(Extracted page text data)
----

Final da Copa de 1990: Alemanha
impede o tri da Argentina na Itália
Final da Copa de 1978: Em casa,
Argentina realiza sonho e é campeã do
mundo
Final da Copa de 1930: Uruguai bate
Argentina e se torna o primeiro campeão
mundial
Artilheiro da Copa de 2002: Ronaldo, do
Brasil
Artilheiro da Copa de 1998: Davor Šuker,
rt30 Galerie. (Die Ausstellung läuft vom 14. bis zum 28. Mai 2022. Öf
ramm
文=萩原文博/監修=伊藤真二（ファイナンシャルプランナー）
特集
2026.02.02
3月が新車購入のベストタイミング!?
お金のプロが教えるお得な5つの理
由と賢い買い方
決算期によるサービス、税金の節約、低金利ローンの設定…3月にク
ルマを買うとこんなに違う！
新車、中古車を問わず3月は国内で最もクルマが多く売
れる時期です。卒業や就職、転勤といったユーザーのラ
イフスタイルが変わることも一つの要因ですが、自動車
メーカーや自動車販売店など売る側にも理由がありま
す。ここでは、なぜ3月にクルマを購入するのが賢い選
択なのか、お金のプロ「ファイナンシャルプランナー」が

----

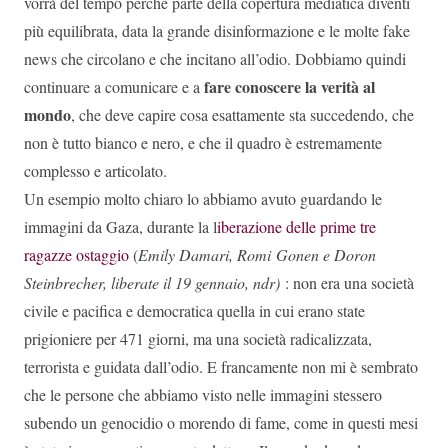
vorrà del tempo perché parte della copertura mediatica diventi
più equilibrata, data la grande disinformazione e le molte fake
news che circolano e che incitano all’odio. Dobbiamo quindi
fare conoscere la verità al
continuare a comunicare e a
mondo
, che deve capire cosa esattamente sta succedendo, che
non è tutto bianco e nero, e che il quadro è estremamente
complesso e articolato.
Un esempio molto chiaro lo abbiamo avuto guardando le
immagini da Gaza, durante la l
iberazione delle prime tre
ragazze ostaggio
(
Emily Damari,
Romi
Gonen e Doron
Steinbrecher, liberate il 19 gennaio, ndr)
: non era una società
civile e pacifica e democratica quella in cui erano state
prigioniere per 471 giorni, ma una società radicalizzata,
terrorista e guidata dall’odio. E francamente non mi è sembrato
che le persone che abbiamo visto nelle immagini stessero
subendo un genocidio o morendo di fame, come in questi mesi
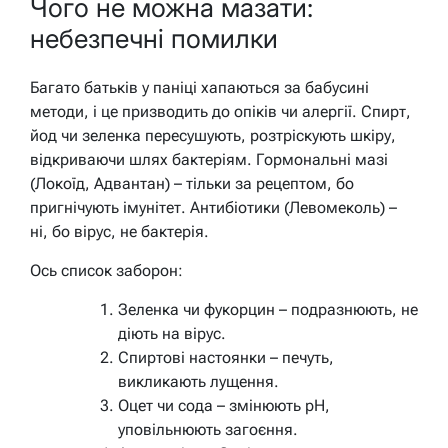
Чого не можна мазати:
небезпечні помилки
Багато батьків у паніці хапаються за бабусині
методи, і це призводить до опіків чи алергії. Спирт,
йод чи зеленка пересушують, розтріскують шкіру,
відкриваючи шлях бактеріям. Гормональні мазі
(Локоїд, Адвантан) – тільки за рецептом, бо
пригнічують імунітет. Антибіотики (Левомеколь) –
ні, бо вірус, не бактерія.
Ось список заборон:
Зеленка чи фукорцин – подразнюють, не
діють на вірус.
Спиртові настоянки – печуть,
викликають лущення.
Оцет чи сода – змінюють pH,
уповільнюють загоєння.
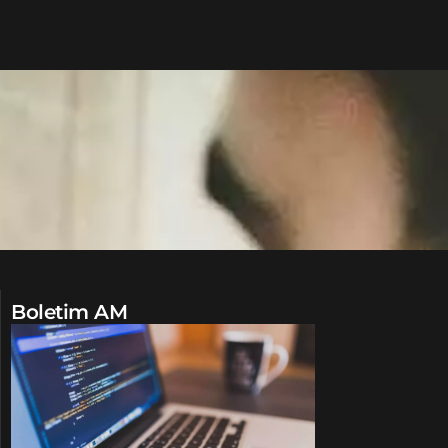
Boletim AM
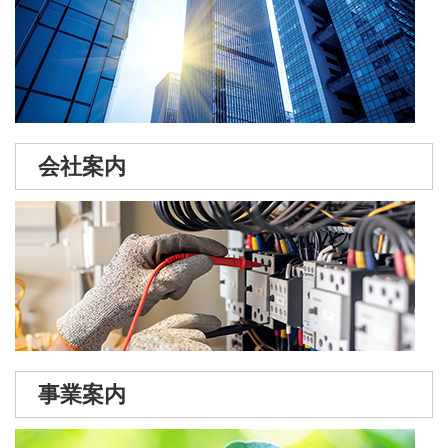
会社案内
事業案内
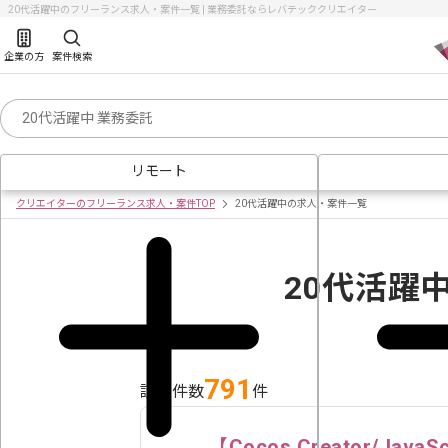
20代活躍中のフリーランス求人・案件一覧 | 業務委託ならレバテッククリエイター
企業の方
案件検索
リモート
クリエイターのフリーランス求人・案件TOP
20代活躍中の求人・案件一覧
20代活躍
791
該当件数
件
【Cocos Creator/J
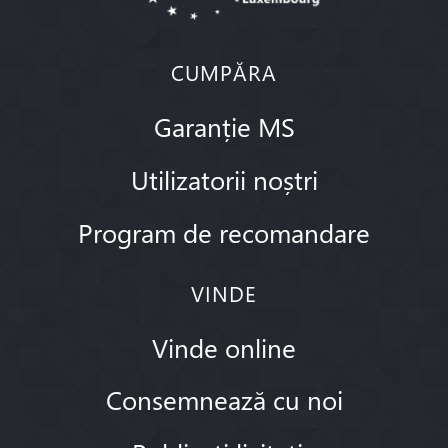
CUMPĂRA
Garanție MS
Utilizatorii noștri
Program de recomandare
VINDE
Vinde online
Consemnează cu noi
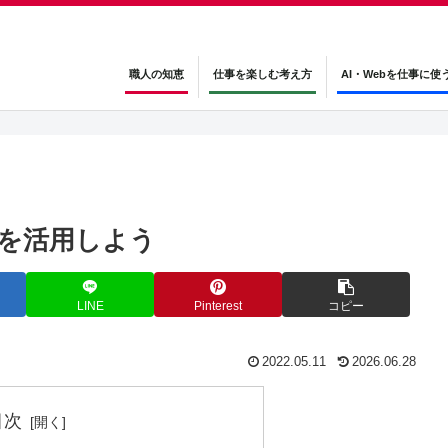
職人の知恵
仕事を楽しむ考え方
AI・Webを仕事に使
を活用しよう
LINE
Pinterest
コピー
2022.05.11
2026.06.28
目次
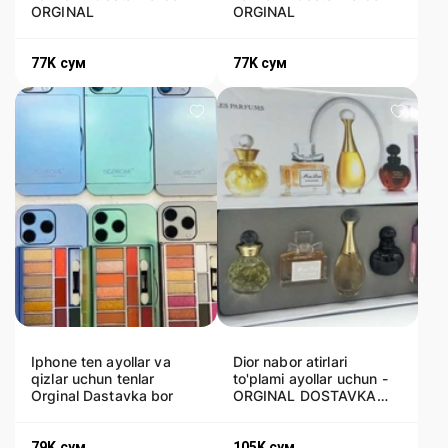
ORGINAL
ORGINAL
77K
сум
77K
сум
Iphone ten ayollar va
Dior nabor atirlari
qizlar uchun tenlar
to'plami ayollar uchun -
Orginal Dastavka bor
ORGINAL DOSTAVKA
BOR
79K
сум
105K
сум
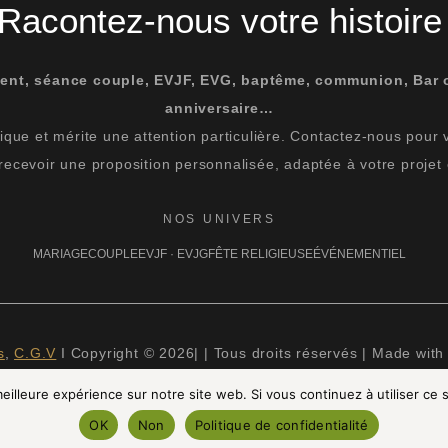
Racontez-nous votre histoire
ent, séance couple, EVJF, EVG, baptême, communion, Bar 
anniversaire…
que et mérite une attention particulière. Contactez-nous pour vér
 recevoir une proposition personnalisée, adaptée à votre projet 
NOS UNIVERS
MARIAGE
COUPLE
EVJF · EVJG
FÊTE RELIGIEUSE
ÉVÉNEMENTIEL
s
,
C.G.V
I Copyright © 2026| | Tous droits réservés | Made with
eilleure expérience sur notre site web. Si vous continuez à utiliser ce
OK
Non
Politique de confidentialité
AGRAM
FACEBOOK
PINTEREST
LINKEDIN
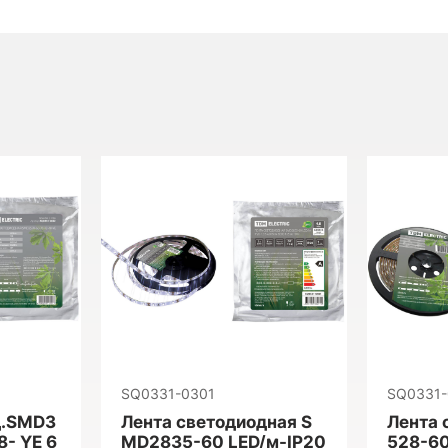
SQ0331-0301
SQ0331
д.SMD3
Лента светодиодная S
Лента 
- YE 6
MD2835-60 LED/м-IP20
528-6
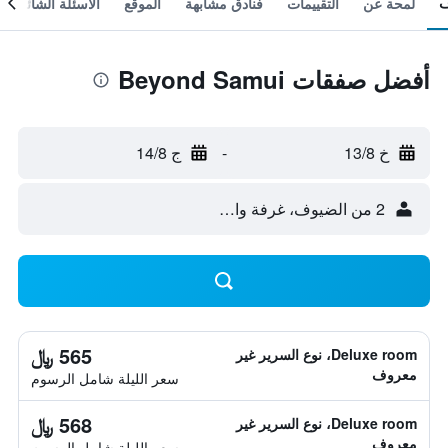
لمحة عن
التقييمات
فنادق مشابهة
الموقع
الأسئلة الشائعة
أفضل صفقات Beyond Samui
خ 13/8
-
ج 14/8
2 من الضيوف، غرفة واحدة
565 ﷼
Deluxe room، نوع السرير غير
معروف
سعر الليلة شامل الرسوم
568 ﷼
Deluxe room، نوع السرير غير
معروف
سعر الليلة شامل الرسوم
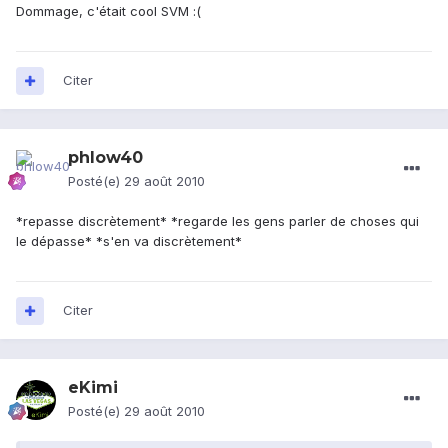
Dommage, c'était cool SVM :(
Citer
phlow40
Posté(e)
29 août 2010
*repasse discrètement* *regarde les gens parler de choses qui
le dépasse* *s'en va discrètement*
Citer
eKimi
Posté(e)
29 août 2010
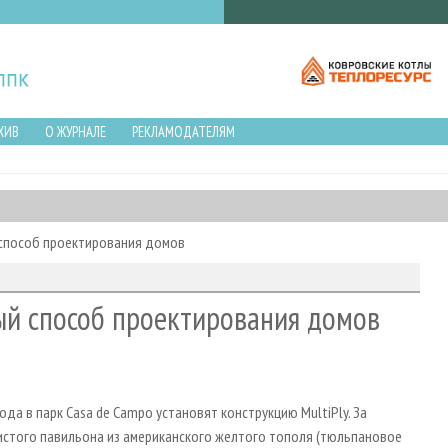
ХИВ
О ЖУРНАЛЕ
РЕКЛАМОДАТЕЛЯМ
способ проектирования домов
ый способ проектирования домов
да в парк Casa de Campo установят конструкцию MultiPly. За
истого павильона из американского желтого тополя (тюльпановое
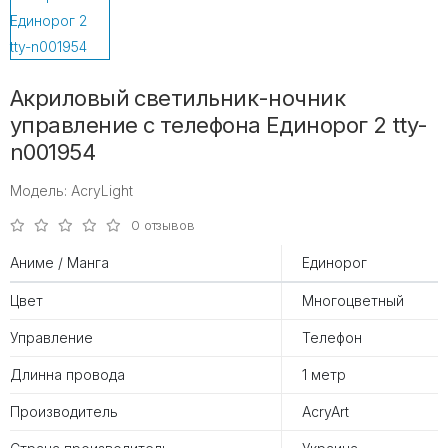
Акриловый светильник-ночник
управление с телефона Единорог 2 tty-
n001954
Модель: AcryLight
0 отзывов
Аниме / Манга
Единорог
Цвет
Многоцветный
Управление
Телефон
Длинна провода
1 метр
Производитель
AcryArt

----

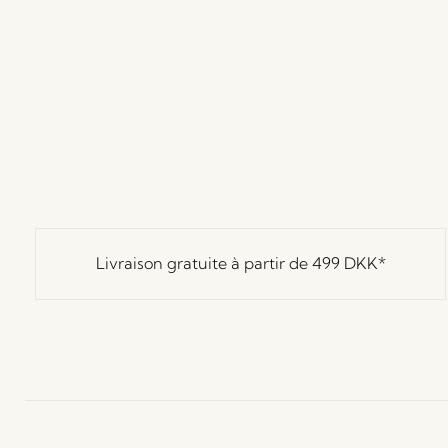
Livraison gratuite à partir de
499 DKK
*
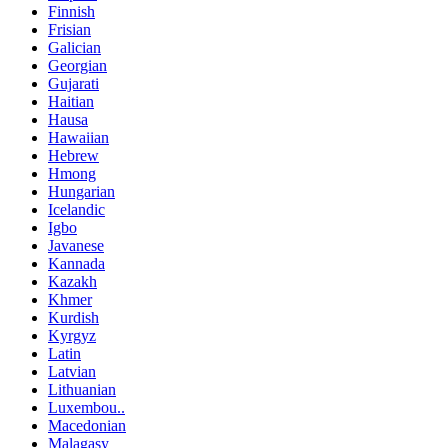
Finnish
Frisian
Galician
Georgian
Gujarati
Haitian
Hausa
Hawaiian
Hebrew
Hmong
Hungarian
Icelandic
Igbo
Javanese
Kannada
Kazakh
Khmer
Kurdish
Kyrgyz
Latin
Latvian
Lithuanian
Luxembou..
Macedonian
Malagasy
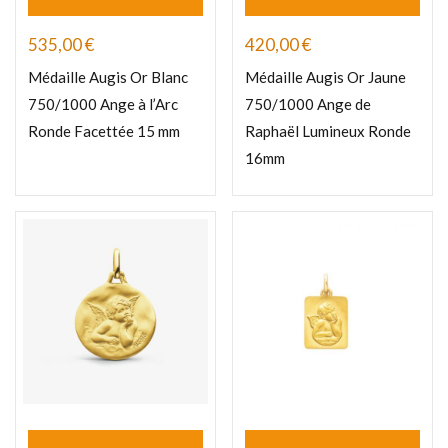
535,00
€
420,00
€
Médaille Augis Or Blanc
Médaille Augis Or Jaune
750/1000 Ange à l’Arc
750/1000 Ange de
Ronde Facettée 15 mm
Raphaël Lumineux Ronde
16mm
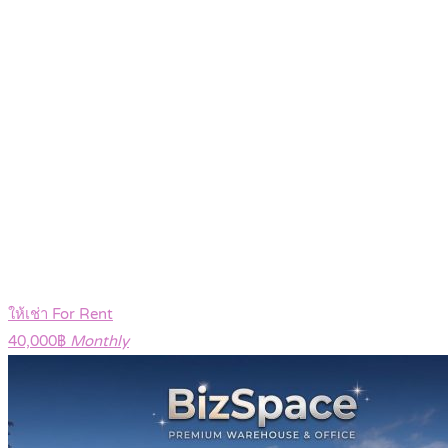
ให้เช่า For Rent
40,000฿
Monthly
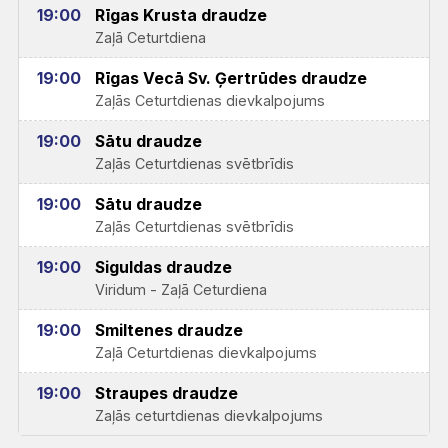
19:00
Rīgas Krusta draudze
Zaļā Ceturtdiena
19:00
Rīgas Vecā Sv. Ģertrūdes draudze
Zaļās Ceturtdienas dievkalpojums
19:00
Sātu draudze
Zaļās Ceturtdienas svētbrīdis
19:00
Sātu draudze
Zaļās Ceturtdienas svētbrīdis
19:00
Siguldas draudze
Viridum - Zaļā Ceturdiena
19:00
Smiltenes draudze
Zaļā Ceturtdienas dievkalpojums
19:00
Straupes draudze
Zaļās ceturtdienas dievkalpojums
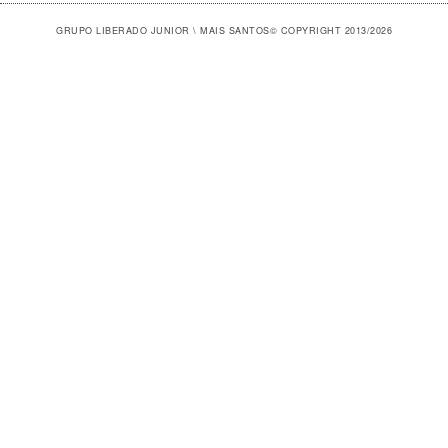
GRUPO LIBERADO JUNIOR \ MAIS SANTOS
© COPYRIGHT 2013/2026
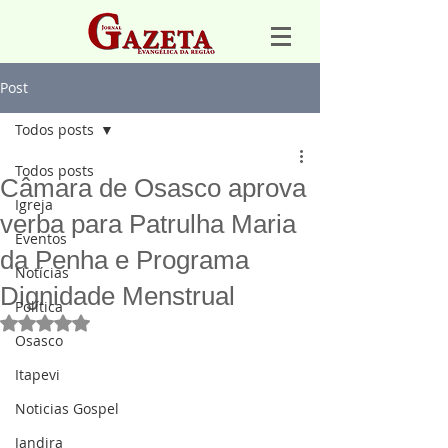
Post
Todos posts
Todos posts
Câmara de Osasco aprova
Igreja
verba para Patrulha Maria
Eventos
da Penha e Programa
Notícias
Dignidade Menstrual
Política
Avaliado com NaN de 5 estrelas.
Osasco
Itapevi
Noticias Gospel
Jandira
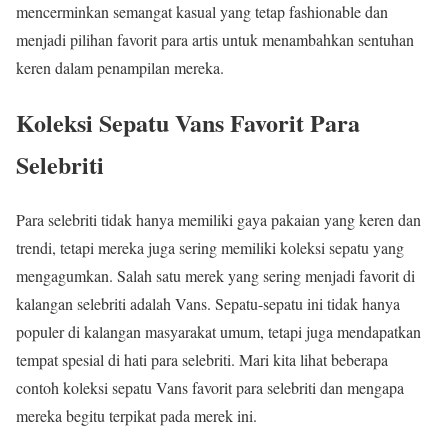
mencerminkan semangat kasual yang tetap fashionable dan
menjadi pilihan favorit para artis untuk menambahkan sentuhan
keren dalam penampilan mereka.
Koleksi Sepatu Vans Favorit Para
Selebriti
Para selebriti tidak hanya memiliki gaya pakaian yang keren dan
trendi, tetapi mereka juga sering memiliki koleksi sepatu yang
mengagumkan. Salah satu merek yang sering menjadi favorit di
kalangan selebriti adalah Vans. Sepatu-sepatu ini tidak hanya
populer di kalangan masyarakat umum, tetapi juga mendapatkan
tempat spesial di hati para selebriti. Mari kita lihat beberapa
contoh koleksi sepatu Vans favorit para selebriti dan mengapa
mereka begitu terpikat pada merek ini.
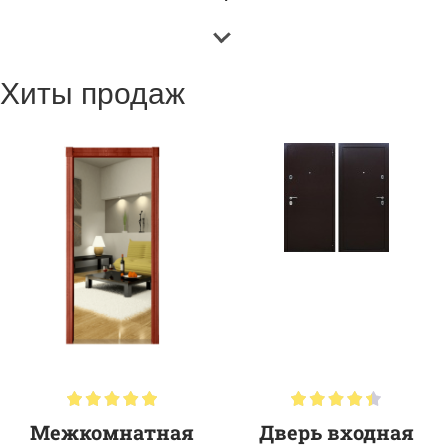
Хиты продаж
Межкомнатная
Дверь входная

----

# [AIM OF THE EXERCISE]
Print the stretch of lines in the records from the line containing "Final da Copa de 1990: Alemanha" through the line containing "Artilheiro da Copa de 1998: Davor", both included, exactly as they appear.

# [YOUR RESPONSE]
Final da Copa de 1990: Alemanha
impede o tri da Argentina na Itália
Final da Copa de 1978: Em casa,
Argentina realiza sonho e é campeã do
mundo
Final da Copa de 1930: Uruguai bate
Argentina e se torna o primeiro campeão
mundial
Artilheiro da Copa de 2002: Ronaldo, do
Brasil
Artilheiro da Copa de 1998: Davor Šuker,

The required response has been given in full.